● **Текст упражнения**
Журнальный зал

Русский
толстый журнал как эстетический феномен

Опубликовано в журнале: Вопросы литературы 2002, 2

В. ЕСИПОВ 

Об одном трагическом заблуждении Александра Блока

1

Александр Блок в своей известной речи «О назначении поэта» (1921), неявным образом коснувшись стихотворения Пушкина «Поэт и толпа», дал следующую интерпретацию слова «чернь»:

«Вряд ли когда бы то ни было чернью называлось простонародье. Разве только те, кто сам был достоин этой клички, применяли ее к простому народу. Пушкин собирал народные песни, писал простонародным складом; близким существом для него была деревенская няня. Поэтому нужно быть тупым или злым человеком, чтобы думать, что под чернью Пушкин мог разуметь простой народ. Пушкинский словарь выяснит это дело — если русская культура возродится.

Пушкин разумел под именем черни приблизительно то же, что и мы. Он часто присоединял к этому существительному эпитет «светский», давая собирательное имя той родовой придворной знати, у которой не осталось за душой ничего, кроме дворян-ских званий, но уже на глазах Пушкина место родовой знати быстро занимала бюрократия. Эти чиновники и суть наша чернь; чернь вчерашнего и сегодняшнего дня...»1

Мы тоже далеки от мысли, что Пушкин в упомянутом стихотворении подразумевал под чернью простой народ государства российского, однако Блок дает более общую формулировку, выходящую за пределы пушкинского стихотворения: «Вряд ли когда бы то ни было чернью называлось простонародье...»

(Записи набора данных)

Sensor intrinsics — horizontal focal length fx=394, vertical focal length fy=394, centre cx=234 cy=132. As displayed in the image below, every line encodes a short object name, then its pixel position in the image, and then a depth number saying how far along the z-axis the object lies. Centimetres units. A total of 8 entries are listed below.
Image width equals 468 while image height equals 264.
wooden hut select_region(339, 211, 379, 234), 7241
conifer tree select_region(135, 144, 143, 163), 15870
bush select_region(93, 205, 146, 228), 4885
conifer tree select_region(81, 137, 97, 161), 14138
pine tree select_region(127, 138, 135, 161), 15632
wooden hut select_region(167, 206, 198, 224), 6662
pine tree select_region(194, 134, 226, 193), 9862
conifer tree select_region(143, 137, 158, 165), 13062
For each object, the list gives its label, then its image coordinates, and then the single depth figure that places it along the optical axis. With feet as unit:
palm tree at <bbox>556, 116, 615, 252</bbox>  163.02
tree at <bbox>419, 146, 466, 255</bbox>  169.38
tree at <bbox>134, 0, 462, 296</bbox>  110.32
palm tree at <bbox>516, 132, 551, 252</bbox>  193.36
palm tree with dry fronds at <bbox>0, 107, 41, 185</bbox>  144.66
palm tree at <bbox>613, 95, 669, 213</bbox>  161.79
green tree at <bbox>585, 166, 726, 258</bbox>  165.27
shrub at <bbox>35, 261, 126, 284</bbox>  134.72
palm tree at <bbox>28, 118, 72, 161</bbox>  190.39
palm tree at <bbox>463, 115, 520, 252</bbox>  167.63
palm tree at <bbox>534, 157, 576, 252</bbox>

● **Задание**
Переведите на английский язык предложение из статьи о речи Блока: «Пушкин разумел под именем черни приблизительно то же, что и мы».

● **Ответ**
By "the rabble" Pushkin meant roughly the same thing as we do.